▸ **Your goal**
Return, unchanged, the stretch of the listing from the line containing "Rendered at 1654 by 931 pixels." through the line containing "title Body Area", with both of those lines included.

▸ **Records for the task**

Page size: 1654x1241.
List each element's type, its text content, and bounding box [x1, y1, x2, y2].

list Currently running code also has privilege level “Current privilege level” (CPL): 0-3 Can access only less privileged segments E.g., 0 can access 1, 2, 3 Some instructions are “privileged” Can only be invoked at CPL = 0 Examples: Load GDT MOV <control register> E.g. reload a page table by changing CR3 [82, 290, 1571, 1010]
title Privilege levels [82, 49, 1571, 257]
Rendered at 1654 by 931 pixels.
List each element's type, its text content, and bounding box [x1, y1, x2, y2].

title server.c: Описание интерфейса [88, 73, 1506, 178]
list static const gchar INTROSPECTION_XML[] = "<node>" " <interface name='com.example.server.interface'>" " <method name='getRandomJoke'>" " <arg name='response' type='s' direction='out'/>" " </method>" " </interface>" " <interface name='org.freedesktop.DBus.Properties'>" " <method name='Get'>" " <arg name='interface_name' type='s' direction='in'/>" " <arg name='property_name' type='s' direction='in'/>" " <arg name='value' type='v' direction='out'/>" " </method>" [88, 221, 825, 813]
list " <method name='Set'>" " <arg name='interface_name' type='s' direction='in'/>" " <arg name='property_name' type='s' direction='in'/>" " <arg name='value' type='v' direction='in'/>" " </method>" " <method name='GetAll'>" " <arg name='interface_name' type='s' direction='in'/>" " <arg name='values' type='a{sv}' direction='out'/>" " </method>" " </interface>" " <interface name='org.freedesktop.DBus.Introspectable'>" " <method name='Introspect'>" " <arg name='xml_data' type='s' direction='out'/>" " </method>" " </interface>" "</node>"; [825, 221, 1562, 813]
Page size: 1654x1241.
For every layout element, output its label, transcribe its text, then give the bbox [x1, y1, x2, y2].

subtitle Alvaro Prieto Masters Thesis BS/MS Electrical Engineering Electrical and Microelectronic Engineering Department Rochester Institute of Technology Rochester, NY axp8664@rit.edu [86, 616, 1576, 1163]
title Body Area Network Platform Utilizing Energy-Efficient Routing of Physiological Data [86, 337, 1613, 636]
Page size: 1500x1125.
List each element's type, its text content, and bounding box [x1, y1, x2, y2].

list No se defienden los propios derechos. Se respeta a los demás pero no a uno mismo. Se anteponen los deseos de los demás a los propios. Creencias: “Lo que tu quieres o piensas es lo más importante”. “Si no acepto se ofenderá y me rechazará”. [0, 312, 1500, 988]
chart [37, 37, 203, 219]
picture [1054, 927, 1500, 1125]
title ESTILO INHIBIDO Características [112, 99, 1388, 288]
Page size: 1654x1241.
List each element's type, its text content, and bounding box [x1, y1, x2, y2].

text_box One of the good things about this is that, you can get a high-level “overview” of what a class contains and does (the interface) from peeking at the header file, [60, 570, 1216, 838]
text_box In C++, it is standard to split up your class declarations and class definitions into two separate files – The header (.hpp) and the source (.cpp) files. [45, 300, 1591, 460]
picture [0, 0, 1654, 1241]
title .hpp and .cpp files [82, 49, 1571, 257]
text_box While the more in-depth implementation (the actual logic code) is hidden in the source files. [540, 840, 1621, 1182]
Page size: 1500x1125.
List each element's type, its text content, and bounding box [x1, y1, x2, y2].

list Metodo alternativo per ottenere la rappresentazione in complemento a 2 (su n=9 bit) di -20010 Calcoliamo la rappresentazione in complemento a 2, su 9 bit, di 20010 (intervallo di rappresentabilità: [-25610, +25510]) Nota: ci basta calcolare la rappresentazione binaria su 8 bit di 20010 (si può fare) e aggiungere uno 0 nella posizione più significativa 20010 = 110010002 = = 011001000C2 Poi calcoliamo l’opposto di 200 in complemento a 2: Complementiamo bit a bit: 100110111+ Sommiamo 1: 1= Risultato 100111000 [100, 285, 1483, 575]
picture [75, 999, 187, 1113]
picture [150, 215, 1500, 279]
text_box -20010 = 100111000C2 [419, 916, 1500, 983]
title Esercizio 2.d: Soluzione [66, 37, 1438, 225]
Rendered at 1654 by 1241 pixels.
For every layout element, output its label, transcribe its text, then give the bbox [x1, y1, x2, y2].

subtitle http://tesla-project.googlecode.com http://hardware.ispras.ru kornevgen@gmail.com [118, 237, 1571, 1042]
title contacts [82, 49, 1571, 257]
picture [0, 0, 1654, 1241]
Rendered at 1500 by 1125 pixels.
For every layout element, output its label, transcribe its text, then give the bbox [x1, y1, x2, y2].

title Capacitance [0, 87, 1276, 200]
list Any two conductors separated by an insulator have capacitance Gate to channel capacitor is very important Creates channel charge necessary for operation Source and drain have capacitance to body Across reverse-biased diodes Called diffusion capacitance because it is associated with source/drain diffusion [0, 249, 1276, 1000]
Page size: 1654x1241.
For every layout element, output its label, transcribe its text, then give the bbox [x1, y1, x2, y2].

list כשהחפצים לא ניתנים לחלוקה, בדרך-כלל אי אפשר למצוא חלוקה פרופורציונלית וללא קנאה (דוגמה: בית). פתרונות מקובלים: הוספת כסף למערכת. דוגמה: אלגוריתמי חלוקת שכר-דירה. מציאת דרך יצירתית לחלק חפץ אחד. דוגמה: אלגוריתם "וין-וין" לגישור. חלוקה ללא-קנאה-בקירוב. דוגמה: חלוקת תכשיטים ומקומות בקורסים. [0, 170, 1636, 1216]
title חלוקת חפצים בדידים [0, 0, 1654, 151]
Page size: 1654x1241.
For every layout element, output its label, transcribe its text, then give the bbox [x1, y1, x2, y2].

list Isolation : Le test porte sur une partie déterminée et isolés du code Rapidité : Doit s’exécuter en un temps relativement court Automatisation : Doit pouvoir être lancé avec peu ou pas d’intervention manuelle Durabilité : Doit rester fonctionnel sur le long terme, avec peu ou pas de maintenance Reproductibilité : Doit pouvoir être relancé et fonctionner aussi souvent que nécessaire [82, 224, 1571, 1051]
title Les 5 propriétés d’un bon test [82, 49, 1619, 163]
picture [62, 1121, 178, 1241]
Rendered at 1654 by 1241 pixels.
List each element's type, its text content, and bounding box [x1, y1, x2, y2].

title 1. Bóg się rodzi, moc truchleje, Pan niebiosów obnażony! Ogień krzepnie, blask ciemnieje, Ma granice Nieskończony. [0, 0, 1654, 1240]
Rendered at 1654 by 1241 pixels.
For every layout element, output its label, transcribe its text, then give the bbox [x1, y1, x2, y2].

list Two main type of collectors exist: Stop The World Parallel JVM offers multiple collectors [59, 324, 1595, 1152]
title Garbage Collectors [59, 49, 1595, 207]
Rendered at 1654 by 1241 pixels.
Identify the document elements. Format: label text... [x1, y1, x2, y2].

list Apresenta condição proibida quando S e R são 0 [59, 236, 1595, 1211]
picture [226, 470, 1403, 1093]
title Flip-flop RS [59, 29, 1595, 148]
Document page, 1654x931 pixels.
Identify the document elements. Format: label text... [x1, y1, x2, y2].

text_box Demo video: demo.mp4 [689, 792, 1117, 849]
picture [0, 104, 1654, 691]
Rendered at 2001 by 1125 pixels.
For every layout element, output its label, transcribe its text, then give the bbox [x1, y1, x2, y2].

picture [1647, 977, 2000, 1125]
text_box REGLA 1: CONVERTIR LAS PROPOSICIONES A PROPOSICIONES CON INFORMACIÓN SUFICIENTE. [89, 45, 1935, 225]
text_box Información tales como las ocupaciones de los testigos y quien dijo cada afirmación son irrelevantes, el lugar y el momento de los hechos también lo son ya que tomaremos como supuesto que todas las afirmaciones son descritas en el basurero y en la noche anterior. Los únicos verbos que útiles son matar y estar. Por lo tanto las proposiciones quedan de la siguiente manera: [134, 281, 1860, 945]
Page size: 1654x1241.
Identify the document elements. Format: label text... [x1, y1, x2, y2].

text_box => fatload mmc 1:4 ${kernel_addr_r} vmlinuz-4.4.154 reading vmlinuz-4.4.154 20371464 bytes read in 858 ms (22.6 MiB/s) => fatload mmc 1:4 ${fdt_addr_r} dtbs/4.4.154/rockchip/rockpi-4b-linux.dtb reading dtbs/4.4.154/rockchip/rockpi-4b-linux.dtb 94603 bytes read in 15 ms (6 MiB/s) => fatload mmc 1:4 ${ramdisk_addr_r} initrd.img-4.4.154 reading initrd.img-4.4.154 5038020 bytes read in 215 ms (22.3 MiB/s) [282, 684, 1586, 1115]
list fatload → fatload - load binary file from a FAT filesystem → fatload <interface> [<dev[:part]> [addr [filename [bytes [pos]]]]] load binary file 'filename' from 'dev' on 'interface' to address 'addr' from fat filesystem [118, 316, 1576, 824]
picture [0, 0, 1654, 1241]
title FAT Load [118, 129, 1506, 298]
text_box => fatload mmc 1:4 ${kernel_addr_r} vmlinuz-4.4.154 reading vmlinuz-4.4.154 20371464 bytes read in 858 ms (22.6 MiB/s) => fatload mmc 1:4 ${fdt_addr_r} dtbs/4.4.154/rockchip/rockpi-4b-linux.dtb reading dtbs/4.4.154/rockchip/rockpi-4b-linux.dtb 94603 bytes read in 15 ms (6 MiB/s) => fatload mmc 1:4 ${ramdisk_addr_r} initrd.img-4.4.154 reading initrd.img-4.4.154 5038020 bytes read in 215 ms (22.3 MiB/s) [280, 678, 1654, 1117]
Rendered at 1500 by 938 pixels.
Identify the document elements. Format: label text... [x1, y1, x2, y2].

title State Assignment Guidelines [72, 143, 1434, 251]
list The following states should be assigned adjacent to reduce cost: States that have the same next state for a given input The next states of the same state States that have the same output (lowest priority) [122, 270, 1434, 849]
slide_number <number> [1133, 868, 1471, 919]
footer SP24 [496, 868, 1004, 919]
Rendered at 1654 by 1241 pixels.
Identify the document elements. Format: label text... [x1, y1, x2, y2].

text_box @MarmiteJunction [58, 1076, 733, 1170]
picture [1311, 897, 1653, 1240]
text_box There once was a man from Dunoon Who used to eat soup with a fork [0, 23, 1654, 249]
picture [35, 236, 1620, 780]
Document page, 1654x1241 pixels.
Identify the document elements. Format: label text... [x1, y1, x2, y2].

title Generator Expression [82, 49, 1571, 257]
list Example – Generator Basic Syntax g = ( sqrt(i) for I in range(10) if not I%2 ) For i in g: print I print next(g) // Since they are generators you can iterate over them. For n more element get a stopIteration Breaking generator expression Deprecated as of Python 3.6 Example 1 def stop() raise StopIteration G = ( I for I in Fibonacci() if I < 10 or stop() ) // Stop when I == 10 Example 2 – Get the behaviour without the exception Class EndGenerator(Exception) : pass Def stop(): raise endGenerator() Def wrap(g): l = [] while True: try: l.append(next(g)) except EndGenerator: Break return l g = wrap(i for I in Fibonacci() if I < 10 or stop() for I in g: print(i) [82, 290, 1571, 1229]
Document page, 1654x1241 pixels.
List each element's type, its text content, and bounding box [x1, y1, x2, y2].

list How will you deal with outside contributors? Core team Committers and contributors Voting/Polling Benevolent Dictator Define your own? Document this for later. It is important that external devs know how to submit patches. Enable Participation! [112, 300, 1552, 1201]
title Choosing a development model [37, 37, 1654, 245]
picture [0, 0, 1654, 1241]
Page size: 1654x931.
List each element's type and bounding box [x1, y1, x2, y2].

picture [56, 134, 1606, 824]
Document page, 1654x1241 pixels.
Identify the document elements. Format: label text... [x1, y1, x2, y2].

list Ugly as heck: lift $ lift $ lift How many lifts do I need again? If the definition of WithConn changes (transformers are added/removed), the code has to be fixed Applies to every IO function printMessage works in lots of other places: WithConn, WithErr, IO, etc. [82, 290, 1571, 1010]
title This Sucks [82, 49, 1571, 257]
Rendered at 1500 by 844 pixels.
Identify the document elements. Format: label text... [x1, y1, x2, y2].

▸ **Exercise output**
Rendered at 1654 by 931 pixels.
List each element's type, its text content, and bounding box [x1, y1, x2, y2].

title server.c: Описание интерфейса [88, 73, 1506, 178]
list static const gchar INTROSPECTION_XML[] = "<node>" " <interface name='com.example.server.interface'>" " <method name='getRandomJoke'>" " <arg name='response' type='s' direction='out'/>" " </method>" " </interface>" " <interface name='org.freedesktop.DBus.Properties'>" " <method name='Get'>" " <arg name='interface_name' type='s' direction='in'/>" " <arg name='property_name' type='s' direction='in'/>" " <arg name='value' type='v' direction='out'/>" " </method>" [88, 221, 825, 813]
list " <method name='Set'>" " <arg name='interface_name' type='s' direction='in'/>" " <arg name='property_name' type='s' direction='in'/>" " <arg name='value' type='v' direction='in'/>" " </method>" " <method name='GetAll'>" " <arg name='interface_name' type='s' direction='in'/>" " <arg name='values' type='a{sv}' direction='out'/>" " </method>" " </interface>" " <interface name='org.freedesktop.DBus.Introspectable'>" " <method name='Introspect'>" " <arg name='xml_data' type='s' direction='out'/>" " </method>" " </interface>" "</node>"; [825, 221, 1562, 813]
Page size: 1654x1241.
For every layout element, output its label, transcribe its text, then give the bbox [x1, y1, x2, y2].

subtitle Alvaro Prieto Masters Thesis BS/MS Electrical Engineering Electrical and Microelectronic Engineering Department Rochester Institute of Technology Rochester, NY axp8664@rit.edu [86, 616, 1576, 1163]
title Body Area Network Platform Utilizing Energy-Efficient Routing of Physiological Data [86, 337, 1613, 636]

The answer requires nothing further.